> [THE TASK]: Using the entries that follow, collect the lines where the word "fragment" appears.

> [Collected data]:
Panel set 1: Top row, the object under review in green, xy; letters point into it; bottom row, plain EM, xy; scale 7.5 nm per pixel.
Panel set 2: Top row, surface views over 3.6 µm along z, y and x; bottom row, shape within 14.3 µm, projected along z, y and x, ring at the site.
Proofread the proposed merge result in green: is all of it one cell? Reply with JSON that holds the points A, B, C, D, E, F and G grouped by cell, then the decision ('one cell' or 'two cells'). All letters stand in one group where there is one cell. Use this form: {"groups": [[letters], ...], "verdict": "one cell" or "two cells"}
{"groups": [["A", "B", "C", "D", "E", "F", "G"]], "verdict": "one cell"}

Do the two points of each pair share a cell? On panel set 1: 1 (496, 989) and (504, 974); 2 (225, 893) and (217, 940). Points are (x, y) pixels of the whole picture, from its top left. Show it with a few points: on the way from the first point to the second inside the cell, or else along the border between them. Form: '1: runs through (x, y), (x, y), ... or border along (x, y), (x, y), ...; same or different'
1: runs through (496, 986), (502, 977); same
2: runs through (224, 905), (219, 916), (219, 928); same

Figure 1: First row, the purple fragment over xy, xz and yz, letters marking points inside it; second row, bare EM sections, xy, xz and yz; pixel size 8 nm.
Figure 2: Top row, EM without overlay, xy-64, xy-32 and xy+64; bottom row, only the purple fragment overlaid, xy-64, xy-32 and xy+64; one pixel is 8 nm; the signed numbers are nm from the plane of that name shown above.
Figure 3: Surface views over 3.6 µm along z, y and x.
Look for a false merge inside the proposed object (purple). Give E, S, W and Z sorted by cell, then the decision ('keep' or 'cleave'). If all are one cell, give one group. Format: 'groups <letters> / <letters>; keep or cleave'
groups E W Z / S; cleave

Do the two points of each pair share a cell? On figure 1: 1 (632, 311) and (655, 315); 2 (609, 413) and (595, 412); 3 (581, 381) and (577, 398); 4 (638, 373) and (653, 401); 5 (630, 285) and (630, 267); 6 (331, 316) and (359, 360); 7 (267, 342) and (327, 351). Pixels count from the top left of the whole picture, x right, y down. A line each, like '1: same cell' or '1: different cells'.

> [OUTPUT FOR THIS TASK]:
Figure 1: First row, the purple fragment over xy, xz and yz, letters marking points inside it; second row, bare EM sections, xy, xz and yz; pixel size 8 nm.
Figure 2: Top row, EM without overlay, xy-64, xy-32 and xy+64; bottom row, only the purple fragment overlaid, xy-64, xy-32 and xy+64; one pixel is 8 nm; the signed numbers are nm from the plane of that name shown above.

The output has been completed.